Technology has changed the way we travel in London today. There were once thousands of horses in the city, pulling omnibuses and trams. The wheels were made from wood, unlike modern rubber ones, and different paint colours were used for different routes.
As the population of London increased, so did the size of buses and trains to allow for more people to be transported around the city. Competition also increased, and in 1933 London Transport was formed. This meant that buses, trams and the Underground were all managed by the same company. Today, this company is called Transport for London.
Innovations in engineering paved the way for the Underground to be built. The first trains ran on the Metropolitan line, which opened in 1893. Although many of the newer Tube lines are now deep underground, the first tunnels were built using a method called ‘cut and cover’. This is a type of construction where a trench is dug and then covered over, creating a tunnel below it.

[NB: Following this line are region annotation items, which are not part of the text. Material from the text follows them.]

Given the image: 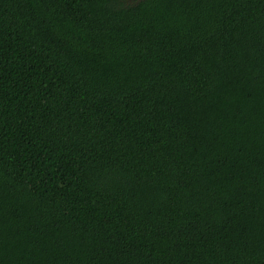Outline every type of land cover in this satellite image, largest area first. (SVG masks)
<instances>
[{
    "label": "trees",
    "instance_id": "obj_1",
    "mask_svg": "<svg viewBox=\"0 0 264 264\" xmlns=\"http://www.w3.org/2000/svg\"><path fill=\"white\" fill-rule=\"evenodd\" d=\"M0 264H264V0H0Z\"/></svg>",
    "mask_w": 264,
    "mask_h": 264
}]
</instances>
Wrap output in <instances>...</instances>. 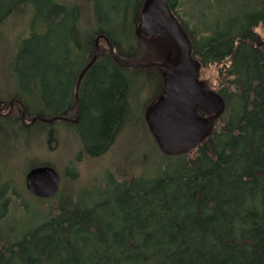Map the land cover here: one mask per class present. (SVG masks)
<instances>
[{
	"label": "trees",
	"instance_id": "trees-1",
	"mask_svg": "<svg viewBox=\"0 0 264 264\" xmlns=\"http://www.w3.org/2000/svg\"><path fill=\"white\" fill-rule=\"evenodd\" d=\"M147 2L112 7V30L105 27L101 0H0V36L25 17L32 38L50 34L49 22L58 23L65 26L60 36L69 37L72 61H83L72 76L69 100L52 111L45 97L28 98L21 84L0 86V106L10 112L0 109V138L15 143L0 152L17 153L20 159L31 137L38 140L37 150L61 147L64 134L75 138L83 120L93 118L92 109L103 119L87 133L90 143L85 140L84 149L98 147L89 152L91 158L111 149L125 119L138 113L127 99L129 83L109 44L121 63L145 50L137 27ZM167 6L200 65V77L217 70L215 84L209 90L205 83L206 91L221 99L223 109L211 118L207 135L195 148L168 154L146 114H140V126L174 163H163L157 175L147 173L146 164L139 176L111 175L105 186L114 187L113 196L90 206L61 190L51 199L27 192L41 202L57 200L29 222L25 196L11 171L8 181L0 180V264H264V0H167ZM235 9L239 12L230 14ZM121 27L122 36L117 34ZM99 37V55L83 76L77 98L79 78L96 54ZM28 41H22L21 50ZM42 66L35 63L37 74ZM149 69L158 81L153 101L164 89L165 70ZM5 164L14 170L16 163ZM46 164L56 166L34 164L25 176ZM70 170L76 180V169ZM13 204L23 211L21 218L11 214Z\"/></svg>",
	"mask_w": 264,
	"mask_h": 264
},
{
	"label": "rangeland",
	"instance_id": "rangeland-1",
	"mask_svg": "<svg viewBox=\"0 0 264 264\" xmlns=\"http://www.w3.org/2000/svg\"><path fill=\"white\" fill-rule=\"evenodd\" d=\"M133 1L101 0L104 10L105 27L113 30L112 21L115 12L112 10V7L122 9L127 3ZM238 12L235 9L230 14ZM132 16V12L130 11L129 19ZM28 22L29 18L26 17L18 19L12 23L11 28H8L9 30L7 29V34L0 36V86L11 84L16 87V85L21 84L26 88H22V90L28 94V98L40 100V97H45L47 101L46 109L52 111L63 104L65 105L69 100L73 83L72 76L81 68L83 61L82 59L78 63L72 61L71 55L68 52L69 37L60 36L63 30H65V26L62 27L58 23L49 22L50 34L40 35L41 33H39L32 38V36H28ZM140 27L141 22L139 20L137 28L139 34L146 42L145 50L141 54L132 56L131 58H122L123 62H125H122V64L174 66L179 62V49L170 37L163 34L148 35L140 31ZM117 34H121L122 36V27L118 28ZM53 35L57 36V43L55 45V42L51 40ZM23 37L25 38L22 39ZM20 39L22 41L31 39L24 45L25 49L23 50L20 49L22 41L16 46ZM42 62L43 66L40 69V73L37 74L35 63ZM122 68L123 79L125 78L129 83V95H126L127 99L132 102L133 113H136L137 109L138 114L125 119L124 124L120 126L115 136L113 146L103 156L89 157V152L97 151L98 147L90 150L84 149L85 140L88 141L87 143H90L87 133L94 132L95 127L92 126L99 124V121L103 119L94 109H92L95 112L92 115L93 118H85L82 126L77 127L75 138L66 134L63 135L64 145L61 147L56 148L52 144V146H49V149L37 150L38 140L36 137H31L26 140V151L20 159L16 157L17 153L13 154L11 151L1 148L0 173L2 176L0 180L1 182L8 181L11 177V171L14 172L18 190L25 196L24 202L28 205L27 211L24 212L28 222L36 214L37 210L46 212L48 211V207L57 205V200H52L49 203L41 202L27 193L25 172L34 164L47 161L53 162L56 165L55 168L62 176L61 192L63 195L71 198L76 203L90 206L101 198L105 199L113 196L114 187L108 185L109 187L107 188L105 186L106 180L111 175L120 177L123 176L122 174L130 172L139 176L145 170L143 168L145 164L147 173L157 175L161 171L163 163L175 162L172 159L168 160V157L157 147L153 136L148 130L140 126V114H146L148 119L150 111L159 98L153 101L149 100L152 93L154 94L158 88V81L153 77L155 73H152L153 70L149 68L139 66ZM216 76V68H210L205 71L204 76H201L200 80L206 84L208 83L207 87L211 90V85L215 84ZM34 79H36L35 82H33ZM31 83L36 84V86L34 87ZM207 92L210 93L209 91ZM58 102L61 104L58 105ZM0 109L2 110V114L10 113L9 109L4 110L3 106ZM19 112L22 115L20 110ZM11 142H7L4 137H1L0 147L7 149L15 144ZM29 145L32 147V151H28ZM13 162L16 163L14 164V170L13 168L7 170L5 163ZM172 167L169 170H174ZM71 168L76 169L78 173L76 180H72L71 176L73 173L70 170ZM11 210H13L11 214L19 218L22 217L23 211L16 204H13Z\"/></svg>",
	"mask_w": 264,
	"mask_h": 264
},
{
	"label": "water",
	"instance_id": "water-1",
	"mask_svg": "<svg viewBox=\"0 0 264 264\" xmlns=\"http://www.w3.org/2000/svg\"><path fill=\"white\" fill-rule=\"evenodd\" d=\"M151 1H148L149 5ZM146 8L148 9V6ZM158 9L156 18L161 26L166 25L164 31L174 41L180 52V60L176 65H124L117 60L114 47L108 44L112 56L121 67L151 68L156 66L165 70V86L148 115V122L162 150L168 154H179L198 146L211 127V118L222 111L223 102L208 93L206 84L201 82L200 65L193 59L188 40L176 18L169 11L167 0H160ZM140 31H142L141 27ZM100 39L99 37L96 41L97 50L93 60L79 78L76 87L77 98L85 72L94 64L99 55ZM62 182L59 171L49 164L30 169L25 176L28 193L38 199L55 197L62 188Z\"/></svg>",
	"mask_w": 264,
	"mask_h": 264
},
{
	"label": "flooded vegetation",
	"instance_id": "flooded-vegetation-1",
	"mask_svg": "<svg viewBox=\"0 0 264 264\" xmlns=\"http://www.w3.org/2000/svg\"><path fill=\"white\" fill-rule=\"evenodd\" d=\"M159 2L160 0H152L150 5L147 2L148 9L146 8L139 19L141 22V29L143 33L145 32L148 35L163 34L167 36L166 32L164 31L166 25L161 26L158 18H156L159 12ZM86 73L87 71L85 72V74Z\"/></svg>",
	"mask_w": 264,
	"mask_h": 264
}]
</instances>
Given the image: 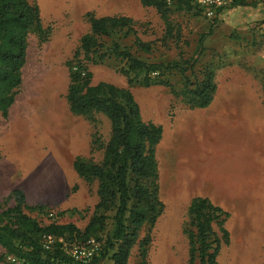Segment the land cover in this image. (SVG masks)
I'll list each match as a JSON object with an SVG mask.
<instances>
[{
  "label": "rangeland",
  "instance_id": "1",
  "mask_svg": "<svg viewBox=\"0 0 264 264\" xmlns=\"http://www.w3.org/2000/svg\"><path fill=\"white\" fill-rule=\"evenodd\" d=\"M30 1L40 10L47 39L41 42L36 35L28 38L22 85L9 109L8 118L3 120L0 116L1 168L7 170L10 177L7 187L0 188V212L14 206L13 201H5V198L15 189L23 188L30 195H39L32 184L35 178L41 189H45L36 206L45 209L42 213L32 212V217L41 225L72 224L80 231L87 225L97 203V186L95 182L87 184L81 180L74 172L73 162L76 159L101 162L103 151L91 149L92 136L98 134L101 142L106 144L111 128L102 115H96L95 123H90L70 113L65 99L69 83L66 64L89 29L88 15H124L133 21V32L123 30L110 38H103L101 52L105 57L99 63L90 64L89 71L93 84L107 83L128 88V78L133 80L128 89L140 107L142 119L165 130V137L157 148L163 208L154 227L143 232V236L149 233L151 237L146 264H188L186 230L191 191L213 192L215 195L213 185L204 182L214 177L211 170L213 158L204 163L200 175L204 185L198 187L185 178L181 161L169 155V148L175 144L172 140L174 120L190 113L182 99L185 85L180 74L171 72L163 76L172 90L163 86L143 87L138 84L143 74L124 75L121 69L125 62L109 50L113 44H119L146 63L185 61L196 53L201 36L211 30V35L202 42L204 52L193 73H186L190 81L200 79L202 69L211 64L220 89L233 81L239 82L237 84L242 88L250 85L251 88L247 89H253L252 86L259 89L258 81L264 87V19L244 25L246 14L243 10L246 7H237L227 8L217 19L210 20L196 14V10L176 11L174 4L169 20L179 39L163 43L162 20L153 8L142 7L138 0ZM246 3L252 8L264 7V0H246ZM233 20L238 23L232 25ZM135 38L149 44L150 52L137 51ZM225 207L222 204L220 208L228 214L224 229L229 239L222 238L215 227L220 241L218 263L264 264V210L233 212ZM111 229L112 221L108 220L105 231L99 236L100 241L92 240L101 246ZM63 244L70 247L82 243L63 241ZM3 256L4 251L0 248V264L12 263L11 257ZM100 264L113 263L108 256ZM128 264H141L135 251Z\"/></svg>",
  "mask_w": 264,
  "mask_h": 264
},
{
  "label": "trees",
  "instance_id": "2",
  "mask_svg": "<svg viewBox=\"0 0 264 264\" xmlns=\"http://www.w3.org/2000/svg\"><path fill=\"white\" fill-rule=\"evenodd\" d=\"M138 1L144 8H153L162 20L163 43L179 39L169 20L174 4L176 11L196 10V14H201L191 0H171L170 5L164 0ZM237 7L251 6L246 0H232L229 8ZM87 18L89 29L66 64L69 83L65 99L72 115L90 123H95L96 115H102L110 123L108 142L103 144L98 134H94L90 143L93 151H103L101 162L82 159L73 162L74 172L81 180L87 184L96 183L97 203L92 217L80 231L72 224L41 225L31 213H42L45 208L30 207L22 191H11L5 201H13L14 206L0 212V248L4 251L3 258L8 256L14 260L6 264H78L63 252V241H100L99 236L105 231L108 220L112 221V229L90 264H100L108 256L113 264H128L133 251L141 264L147 263L151 237L149 233L143 236V232L154 227L163 208L157 160L162 128L142 119L140 107L128 89L133 80L128 78V88L107 83L93 84L89 71L90 64L99 63L105 57L101 52L102 39L123 30L133 32V21L124 15H88ZM211 33L209 30L201 36L196 53L185 61L146 63L119 44H113L109 51L125 62L121 69L124 75L143 74L138 82L143 87L163 86L172 90L162 78L171 72L179 73L185 85L182 93L185 105L189 109H205L212 103L216 92L214 68L211 64L205 66L201 78L193 83L186 73H193L204 52L202 42ZM30 35H36L41 42L47 39L38 6L30 0H0V116L3 120L8 118L9 109L22 85ZM134 45L137 51L150 52V45L138 38H135ZM153 74L156 77L152 78ZM187 217L188 264H219L220 241L215 227L222 238L228 240L229 234L224 229L228 214L206 198H195L188 205ZM48 236L54 241L49 249H45L44 238Z\"/></svg>",
  "mask_w": 264,
  "mask_h": 264
},
{
  "label": "crops",
  "instance_id": "3",
  "mask_svg": "<svg viewBox=\"0 0 264 264\" xmlns=\"http://www.w3.org/2000/svg\"><path fill=\"white\" fill-rule=\"evenodd\" d=\"M246 8L244 25L264 19V7ZM232 22V25L238 23ZM215 83L216 92L209 107L189 109V114L174 120L172 140L175 144L169 148V155L181 161V171L193 185L199 187L207 182L216 189L215 195L192 190V199L206 198L220 207L225 204V208L233 212L264 210V87L258 81L260 90L254 86L249 90L250 85L245 89L233 81L220 89L216 80ZM164 137L162 129V139ZM211 157L214 177L202 182L201 170ZM8 175V171L1 168L0 160V188L7 187ZM32 184L39 195H30L20 188L30 207L38 205L40 194L45 190L35 178ZM220 195L225 198L220 199Z\"/></svg>",
  "mask_w": 264,
  "mask_h": 264
},
{
  "label": "built area",
  "instance_id": "4",
  "mask_svg": "<svg viewBox=\"0 0 264 264\" xmlns=\"http://www.w3.org/2000/svg\"><path fill=\"white\" fill-rule=\"evenodd\" d=\"M170 5L171 0H164ZM191 4L201 10V14L210 20L217 19L220 11L230 7L232 0H191ZM54 239L50 236L44 238V248L49 249ZM61 242V240L59 241ZM100 246L94 240L90 239L82 244H75L66 247L63 244V252L73 262L78 264H90V262L99 254ZM12 262L14 260L12 259Z\"/></svg>",
  "mask_w": 264,
  "mask_h": 264
},
{
  "label": "bare ground",
  "instance_id": "5",
  "mask_svg": "<svg viewBox=\"0 0 264 264\" xmlns=\"http://www.w3.org/2000/svg\"><path fill=\"white\" fill-rule=\"evenodd\" d=\"M36 78H37V77H36ZM36 78H35V79H36ZM34 81H35V80H34ZM38 85H39V84H38ZM41 110H42V109H41ZM25 112H26V111H25ZM44 117H45V116H44ZM47 120H48V119H47ZM14 123H16V122H14ZM45 124H46V123H45Z\"/></svg>",
  "mask_w": 264,
  "mask_h": 264
}]
</instances>
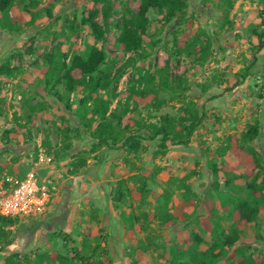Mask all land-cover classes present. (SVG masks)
<instances>
[{
  "label": "rangeland",
  "instance_id": "1",
  "mask_svg": "<svg viewBox=\"0 0 264 264\" xmlns=\"http://www.w3.org/2000/svg\"><path fill=\"white\" fill-rule=\"evenodd\" d=\"M102 1L15 0L9 12L21 19L18 32L0 28V64L9 54H20L11 63L13 76L0 77V181L32 175L47 197L43 215L0 224V264L13 253L26 255L20 264H53L55 254L67 256L72 248L98 260L106 254H92L97 243L107 250L104 264H133L128 250L138 246L144 248L138 264H172L181 254L206 251L212 244L209 229L217 222L224 229L230 226L221 206L245 196V167L232 148L255 122L259 132L252 146L263 162L257 181L264 177V48H256L255 34L264 30V0H188L181 25L165 22L163 14L151 10L142 36L147 56H137L126 66L133 53L116 46L117 27L137 12L139 0H111L105 43L82 24L91 10L98 11L96 21L103 23ZM208 42L202 59L201 47ZM24 43L31 53L22 51ZM92 46L106 54L100 68L113 77L111 86L80 106L82 92H66L61 83H54L69 99L68 110L47 94L45 79ZM162 68L167 69L170 89L160 84L157 71ZM144 74L153 75L151 83L139 81ZM129 85L152 86L161 102L144 106L130 100L117 123L109 114L123 110L119 104H126ZM100 100L108 102L106 116L116 130L136 119L176 118L187 103L201 119L187 143L166 140L165 147L159 146L160 136L151 139L144 129H129L141 143L132 152L122 140L98 145L89 136L88 130L99 122L93 107ZM78 156L86 165L72 172ZM209 161L218 169L216 179ZM118 184L122 198L114 204L111 195ZM60 233L71 240L65 243L57 237ZM234 246L264 259V210L241 228Z\"/></svg>",
  "mask_w": 264,
  "mask_h": 264
},
{
  "label": "trees",
  "instance_id": "2",
  "mask_svg": "<svg viewBox=\"0 0 264 264\" xmlns=\"http://www.w3.org/2000/svg\"><path fill=\"white\" fill-rule=\"evenodd\" d=\"M14 1L0 0V28L10 34L18 32L17 22L21 21V19L11 15L9 12ZM102 2H104L102 9L103 23L99 24L96 21L98 11L91 10L83 17L82 24L89 28L96 40L105 43L106 26L112 13V3L111 0H103ZM187 7L188 0H139L137 12L130 18L123 19L122 23L117 27L116 46L123 53H133L132 56L128 57L124 66L129 64V60H134L137 56L142 59L147 56L144 53L142 36L145 34L146 27L148 26V14L151 10H156L158 13L163 14L165 22L176 20L177 24L181 25L185 20ZM255 34L258 38L256 48L260 50L264 48V30L259 34ZM33 41L34 38L32 37L28 42L32 44ZM209 44L210 42H208L207 46L201 47L202 59H205L207 56ZM21 49L26 54L31 53V46L27 43H24ZM18 55L20 54L11 53L4 59L0 64V77L10 78L13 76L15 67H12L11 63ZM63 58H65V55H63ZM106 58L104 50L95 46L90 47L83 54L73 55L69 60L68 66H64L63 69L54 68L47 75L45 79L47 94L56 98L70 110L69 99L54 89V83H61L66 92H82L83 97L79 101V104L80 106H84L97 91L108 89L111 86L113 77L100 68V66L106 63ZM253 65L254 62H251L246 69L249 70ZM157 73L161 78V86L164 89H170L171 86L166 78L167 69H159ZM119 75H121V71H119ZM152 80L153 75L144 74L139 81L151 83ZM151 88L152 86L148 89L147 87L139 88L129 85L126 91V104H119L123 110L120 113L111 112L109 114L110 118L120 123L122 116L128 111V102L130 100L135 105L141 103L144 106H148L153 101H157L159 104L161 101L150 90ZM108 108L109 104L105 100L95 103L93 113L98 117L99 122L94 129L88 130L89 136L97 140L98 145L113 146L122 140V144L132 152H137L141 147V143L138 136L129 129L134 128L136 131L144 129L151 139L160 136L161 141L159 146L165 147L166 140L183 144L187 143L201 119L197 110L193 108V104L187 103L181 107L182 114L176 118L164 116L160 122L136 119L128 121L123 128L116 130L109 123L106 116ZM258 132L259 124L257 122L250 124L247 130L241 133V144L239 146L235 145L232 148V152L239 163L245 167V187L243 189L245 196L232 197L228 206H221L222 211L226 213V217L230 220V226L228 229H224L221 223H215L214 227L209 229L212 235V244L206 251H193L186 255L181 254L178 258H175L172 264H189L190 262L191 264H216L220 260H228V264H264V259L258 260L252 253L247 252L244 247L234 246L238 241L241 228L247 223L255 221L259 212L264 210V177L260 181H257L263 162L259 153L252 146V142L257 137ZM127 133L128 135L126 136ZM63 134L67 137L66 132L64 133L63 131ZM67 144L66 149L69 146V143ZM85 165V158L81 156L76 157V160L72 162V172H77V170ZM209 168L216 179L218 177V169L215 163L209 161ZM215 190L221 200V192L218 191L217 187H215ZM111 196L114 204H117L121 200L122 191L120 184L113 188ZM12 220L9 217L0 216L1 225H8L12 223ZM34 229V226L30 227L29 232ZM57 237L61 238L65 243L71 240L68 234L60 233ZM192 237L195 241H200L197 235H192ZM6 243L9 244L10 242L7 241ZM99 250L104 251L107 255V250L100 243L95 245L92 254ZM143 252L144 248L140 246L128 250V256L132 259L133 264H138ZM106 255L104 256L106 257ZM92 256L83 255L79 249L72 248L67 256L55 254L52 259L54 260L53 264H68L70 262H76L77 264H104L105 257L94 260ZM184 256L187 257L186 260H183ZM23 257H26V255L13 253L5 258L4 264H20L19 262Z\"/></svg>",
  "mask_w": 264,
  "mask_h": 264
},
{
  "label": "built area",
  "instance_id": "3",
  "mask_svg": "<svg viewBox=\"0 0 264 264\" xmlns=\"http://www.w3.org/2000/svg\"><path fill=\"white\" fill-rule=\"evenodd\" d=\"M47 203L45 187L29 175L0 181V216L15 220L43 215Z\"/></svg>",
  "mask_w": 264,
  "mask_h": 264
}]
</instances>
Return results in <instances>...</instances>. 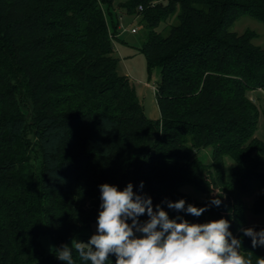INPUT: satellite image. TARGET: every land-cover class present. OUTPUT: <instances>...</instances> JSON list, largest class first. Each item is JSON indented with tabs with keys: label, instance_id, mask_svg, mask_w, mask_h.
Masks as SVG:
<instances>
[{
	"label": "trees",
	"instance_id": "1",
	"mask_svg": "<svg viewBox=\"0 0 264 264\" xmlns=\"http://www.w3.org/2000/svg\"><path fill=\"white\" fill-rule=\"evenodd\" d=\"M116 1L0 0V264H65L56 250L95 221L99 185L129 182L170 218L228 220L241 253L259 264L264 247L241 229H264L248 223L245 202L255 195L250 210L264 216L262 113L251 96L264 92V48L232 26L244 15L264 22V0H119L140 18V51L160 74L158 120L118 73L108 20L117 36ZM207 147L211 165L198 157ZM166 199L210 206L195 217ZM41 235L57 245L51 255ZM73 264L90 262L74 251Z\"/></svg>",
	"mask_w": 264,
	"mask_h": 264
},
{
	"label": "clouds",
	"instance_id": "2",
	"mask_svg": "<svg viewBox=\"0 0 264 264\" xmlns=\"http://www.w3.org/2000/svg\"><path fill=\"white\" fill-rule=\"evenodd\" d=\"M143 189L144 182L139 185ZM100 205L96 232L85 243L73 239L62 244L57 258L73 264L75 251L81 260L90 264H252L241 253V240L233 236L230 222L224 218L206 223H190L181 216L170 218L161 205L153 207L152 198L137 194L133 184L123 190L109 183L99 185ZM177 212L199 217L210 205L220 206L219 198L210 205L197 207L184 199L162 201ZM148 219L141 221V216ZM130 221V223H129ZM251 238L252 247H264V229H241ZM259 264H264L261 260Z\"/></svg>",
	"mask_w": 264,
	"mask_h": 264
},
{
	"label": "rangeland",
	"instance_id": "3",
	"mask_svg": "<svg viewBox=\"0 0 264 264\" xmlns=\"http://www.w3.org/2000/svg\"><path fill=\"white\" fill-rule=\"evenodd\" d=\"M113 18L119 22L121 28L114 39L115 42V57L119 59L118 73L120 76L128 77L135 87L137 96L142 103L145 114L152 120L160 118V111L157 104L156 92L153 88H157V83L160 80L158 70H153L149 73L145 56L141 53L140 47L143 43L145 29L140 22V18L136 15L128 14L119 6V0L116 1L111 9ZM109 25L112 29L111 18L108 15ZM135 29V32H133ZM232 31L239 34L253 33V44L264 48V22L257 18L244 15L241 16L232 26ZM252 99L257 100V105L262 113L259 127L256 136L264 141V92L257 91L251 93ZM213 148L207 147L203 149L198 157L206 165L213 163ZM235 166V161L231 157H225V168L227 178L230 177L232 168ZM199 201L205 199V195L196 189L186 186L181 189ZM255 195L245 197V202L248 207L246 219L251 225H264V216L254 217L250 208L252 207ZM99 209L97 211V216ZM96 216V219H97ZM96 219L90 227L85 229L78 240L87 242L91 235L96 232ZM39 241L43 246L46 255H51L57 249V245L50 235H41Z\"/></svg>",
	"mask_w": 264,
	"mask_h": 264
},
{
	"label": "built area",
	"instance_id": "4",
	"mask_svg": "<svg viewBox=\"0 0 264 264\" xmlns=\"http://www.w3.org/2000/svg\"><path fill=\"white\" fill-rule=\"evenodd\" d=\"M120 28H121V26H119V29ZM133 32H135V29H133ZM110 37H111L112 41L114 42V39H115L116 36H114V34L112 33V31H110ZM114 45H115V42H114ZM153 89L156 90L155 88H153Z\"/></svg>",
	"mask_w": 264,
	"mask_h": 264
}]
</instances>
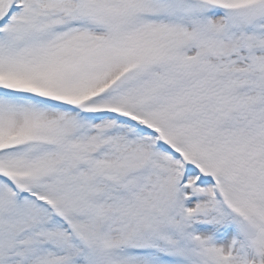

Engineering also led to lifts and escalators being added to station. The first escalator opened in Earl’s Court in 1911. Today the longest escalator on theUnderground is at Angel station.
Over the history of London Transport, there have also been a number of major disasters. A fire at Kings Cross station in 1987 resulted in the death of 31 people. Although smoking had been banned a couple of years earlier, many people ignored the new rules. An inquiry found that the Kings Cross fire was most probably caused by a traveller discarding a burning match that fell down the side of an escalator.
The river has always been an important way for people to travel and for goods to be moved from one bank to the other. Tragedy struck in 1878 when a boat called the Princess Alice sank in the Thames. Around 600-700 people died. The accident led to more efforts being made to clean the river of sewage and pollution. Today, bridges and tunnels are used to transport goods instead.